The Flyers had one more home game, and one more challenge.
Their fate is sealed. It has been for a while now. They're headed for another early summer and with an eye yet again on the draft lottery, but not before they go out standing as tall as they can, regardless of how it impacts those lottery odds.
But the Columbus Blue Jackets, they were coming into the Wells Fargo Center on Tuesday night fighting for their playoff lives. They needed two regulation wins in their last two games to stay alive, and the Flyers knew they were going to be bringing everything they had.
"And, you know, perfect," interim coach Brad Shaw said at the morning skate in Voorhees. "It makes it a way better hockey game, and makes it a way better challenge at a time when things are starting to wane as far as focus and discipline and all that stuff…Okay, we got one more chance to play against a team that's really playing. Let's see what we can do."
The Blue Jackets shut them out, 3-0.
Columbus' Dante Fabbro broke the scoring with a laser through traffic that Sam Ersson couldn't see early into the second period. Then Kent Johnson was left all alone at the right faceoff circle late into the frame to load up another one-time shot that beat the Flyers goaltender, and all after Emil Andrae took an ill-timed interference call along the neutral zone wall to put Columbus on the power play.
Adam Fantilli, just past the 13-minute mark in the third, scored the goal that put it away.
The Flyers had their looks, like when Bobby Brink tapped a bounce that just missed off the post, and when Tyson Foerster was firing away with any open look he had the second the puck hit his stick, but they had no answer for rising Blue Jackets goaltender Jet Greaves, who stopped all 29 Philadelphia the shots while the defense in front of him did their part to keep other threats like Matvei Michkov and Travis Konecny to the outside.
The roster, as it stands approaching the end, had no other way of cutting in.
The final horn sounded, and the Flyers gathered at center ice to salute a sparse crowd as the final home one they'll play in front of for this season.
The fan base at large has witnessed a ton of ups and downs throughout the year and has shared a lot of aggravation, with no shortage of opinions along with them.
At the core of all of it, though, is that Philly does want to see the Flyers succeed. But the realization set in at various, and often painful, points throughout the year that it's going to be a long, long time before they can again.
General manager Danny Brière is still only at the start of rebuilding this team into the contender he one day wants it to be, and now he has to find its next coach this summer, too.
To the Flyers' credit, they have played admirably under Shaw in the eight games since he was handed the reins following John Tortorella's firing, going 5-2-1 with one more game left against the Sabres on Thursday in Buffalo.
And during the final stretch, they have shown that they're at least good enough to outwork, outlast, and in the case of the Rangers, even outshoot teams in the bottom of the standings with them.

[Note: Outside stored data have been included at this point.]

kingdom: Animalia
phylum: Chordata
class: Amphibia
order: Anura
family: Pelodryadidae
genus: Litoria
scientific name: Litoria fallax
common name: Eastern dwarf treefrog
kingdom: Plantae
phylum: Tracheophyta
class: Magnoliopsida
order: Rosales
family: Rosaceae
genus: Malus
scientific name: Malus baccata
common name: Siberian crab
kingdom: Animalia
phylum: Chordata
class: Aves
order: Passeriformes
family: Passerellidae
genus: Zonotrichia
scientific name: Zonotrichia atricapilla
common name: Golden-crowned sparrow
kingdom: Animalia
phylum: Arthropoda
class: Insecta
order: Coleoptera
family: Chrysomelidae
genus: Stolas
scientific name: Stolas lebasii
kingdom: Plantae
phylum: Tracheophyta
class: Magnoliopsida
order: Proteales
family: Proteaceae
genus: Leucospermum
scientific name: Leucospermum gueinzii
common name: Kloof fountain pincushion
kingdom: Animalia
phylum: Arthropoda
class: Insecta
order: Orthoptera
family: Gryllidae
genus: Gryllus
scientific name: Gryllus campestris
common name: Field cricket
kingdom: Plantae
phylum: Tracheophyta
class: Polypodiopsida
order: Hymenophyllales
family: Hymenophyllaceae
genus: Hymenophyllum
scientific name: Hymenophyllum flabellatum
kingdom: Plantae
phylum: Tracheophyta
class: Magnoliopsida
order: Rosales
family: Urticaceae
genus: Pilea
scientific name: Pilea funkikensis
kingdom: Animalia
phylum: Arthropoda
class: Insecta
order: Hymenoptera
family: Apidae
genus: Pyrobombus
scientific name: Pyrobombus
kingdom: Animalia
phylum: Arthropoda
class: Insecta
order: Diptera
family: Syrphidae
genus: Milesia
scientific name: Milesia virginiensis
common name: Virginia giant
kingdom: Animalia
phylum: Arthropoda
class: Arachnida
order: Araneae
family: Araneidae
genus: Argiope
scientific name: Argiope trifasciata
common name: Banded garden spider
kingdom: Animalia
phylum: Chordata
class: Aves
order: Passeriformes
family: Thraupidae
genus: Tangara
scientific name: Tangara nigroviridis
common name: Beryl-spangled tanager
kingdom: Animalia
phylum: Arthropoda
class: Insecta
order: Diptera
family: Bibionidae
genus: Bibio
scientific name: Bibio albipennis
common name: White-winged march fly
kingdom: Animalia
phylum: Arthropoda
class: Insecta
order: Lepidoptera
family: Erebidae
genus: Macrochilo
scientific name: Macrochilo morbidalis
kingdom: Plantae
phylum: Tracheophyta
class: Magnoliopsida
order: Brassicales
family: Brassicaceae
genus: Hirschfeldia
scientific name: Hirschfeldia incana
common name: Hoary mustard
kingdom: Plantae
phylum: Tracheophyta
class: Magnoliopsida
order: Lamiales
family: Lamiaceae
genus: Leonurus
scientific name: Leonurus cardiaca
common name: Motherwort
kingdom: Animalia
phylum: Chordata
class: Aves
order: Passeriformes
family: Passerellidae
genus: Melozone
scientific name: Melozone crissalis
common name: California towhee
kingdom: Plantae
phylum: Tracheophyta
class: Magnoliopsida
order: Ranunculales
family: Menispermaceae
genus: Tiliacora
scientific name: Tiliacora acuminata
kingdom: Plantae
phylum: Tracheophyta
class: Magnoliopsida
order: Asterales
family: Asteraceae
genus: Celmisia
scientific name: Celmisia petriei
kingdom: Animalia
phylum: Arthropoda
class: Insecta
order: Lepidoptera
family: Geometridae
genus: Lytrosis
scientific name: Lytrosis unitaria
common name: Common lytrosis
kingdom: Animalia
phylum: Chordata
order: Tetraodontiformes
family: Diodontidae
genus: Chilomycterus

But against a team that had its ticket punched like Ottawa already did on Sunday, and then against a team still desperatley holding out theirs like Columbus on Tuesday night, the difference between where they are and how far they have to go was clear once again.
Nick Tricome/PhillyVoice
The Flyers salute the Wells Fargo Center crowd after their final home game for the 2024-25 season, a 3-0 loss to the Columbus Blue Jackets.
Yeah, they do have a couple of pieces now. Michkov moves like a star and has been the best performing Flyers rookie in a long time, and Foerster went on a late surge to become a mid-20s goal scorer with the promise now that he can generate greater, and they have Travis Konecny and Travis Sanheim as the skilled veteran holdovers to see the process through.
But they still need so much more, and for the pieces who are here already to keep growing.
"When you have five or six guys, that's a different animal than when there's two or three guys," Shaw said Tuesday morning in Voorhees as he was talking about Foerster's development. "So I think having better players here helps him."
"Sometimes you stop learning at 22, sometimes you get to 27 and 28, and you're still learning," Shaw continued. "That's the hope with all these guys, that they keep developing. They get a little bit better, little bit better every day, every day, and before you know it, you got four or five fantastic hockey players, and now you're contending and now you're a team that [other teams] are concerned with. That's the goal. We're not quite there yet, obviously."
Not for a while, they won't be.
They're still building toward getting those four, five, six guys, and don't have that picture fully together.
Top center prospect Jett Luchanko might be part of it, and so could Denver Barkey and Oliver Bonk, and college standout Alex Bump, who was a huge part of Western Michigan winning the National Championship and just signed his entry-level contract with the Flyers on Tuesday.
But it is all going to take time to figure out, a long time.